The Great Britain Gambling Commission suspended In Touch Games’ three operating licenses. It said that the company may not be suitable to conduct licensed activities.
The suspension takes effect immediately. According to the Commission, In Touch is suspected of violating certain conditions of its licence.
The regulator will flag up areas such as money laundering, fair terms and conditions and reporting of key events.
The suspension will continue until the Commission has completed its review of In Touch. The Gambling Act of 2005, section 118(2), allows for this suspension. The review takes place under section 56 of the Act.
In Touch’s British licenses include online gambling, bingo, and casino software. Its brands include Bonusboss.co.uk, Cashmo.co.uk, Casino.mfortune.co.uk, Casino2020.co.uk, Drslot.co.uk, Jammymonkey.com, Mfortune.co.uk, Mrspin.co.uk, Pocketwin.co.uk and Slotfactory.com.
The Commission stated that it had made it clear to operators that they should focus their efforts on treating customers fairly during the suspension period and keep them informed about any changes which may affect them.
The operator is still able to allow consumers to withdraw funds and access their account despite the suspension. In Touch Games is available through their websites.
BGC suspends In Touch membership
The Betting and Gaming Council announced the suspension of In Touch’s membership after the license suspension was confirmed.
The BGC released a statement saying that the decision was in accordance with their “strict” membership rules and standards.

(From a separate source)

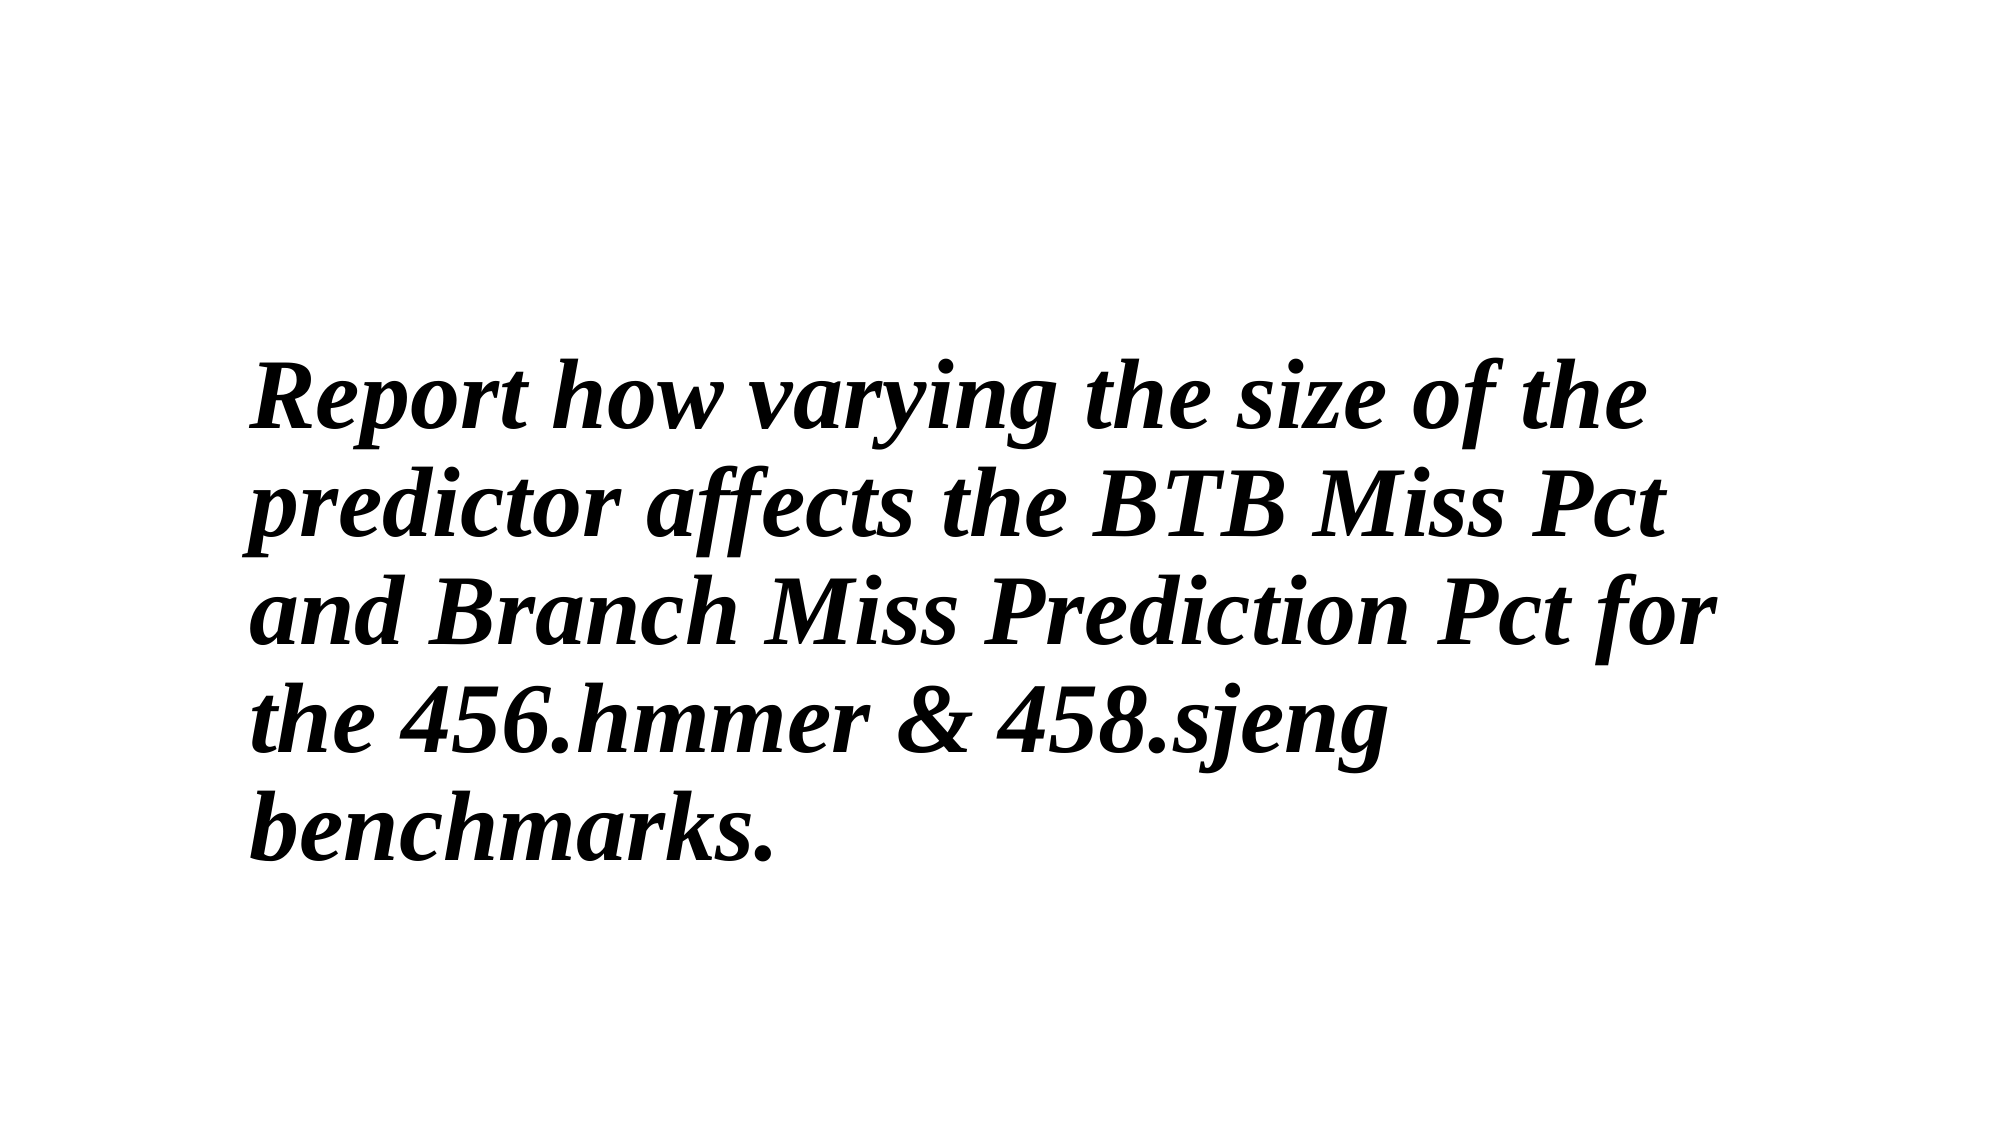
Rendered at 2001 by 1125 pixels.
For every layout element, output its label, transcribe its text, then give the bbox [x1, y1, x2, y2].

The BGC announced that “Following their suspension of their operating license by the Gambling Commission in accordance with our strict rules we immediately suspend In Touch Games Ltd’s membership while the details are investigated”,
As the standard-setting body for the regulated gaming industry, we are committed to protecting the interests of In Touch Games Ltd.’s customers.
In Touch suspended after PS6.1m fine
In Touch was fining PS6.1m ($7.7m/EUR7.1m) in January by the Commission. The Commission fined In Touch PS6.1m (EUR7.1m/$7.7m) for social responsibility and money-laundering failures.
The regulator at the time said that the operator had failed an assessment of compliance in March 2022. As a result, it took action.
In Touch failed to meet its social responsibility obligations by not engaging with a client for seven weeks, even though the customer had been flagged as requiring interaction due to erratic playing patterns and prolonged periods of play.
The company also accepted the word of a customer that he earned PS6,000 per month without checking this information. The player’s account had been flagged for excessive gambling and spending by the customer during non-sociable hours.
In assessing the money laundering and terror financing risks, anti-money laundering failures include not taking into account that a user may be a beneficiary of life insurance, have links with high-risk jurisdictions or be a politically-exposed person (PEP), a family member of PEPs or known close associates to a PEP.
In Touch also failed to have adequate policies, procedures, and controls in place that addressed key risks.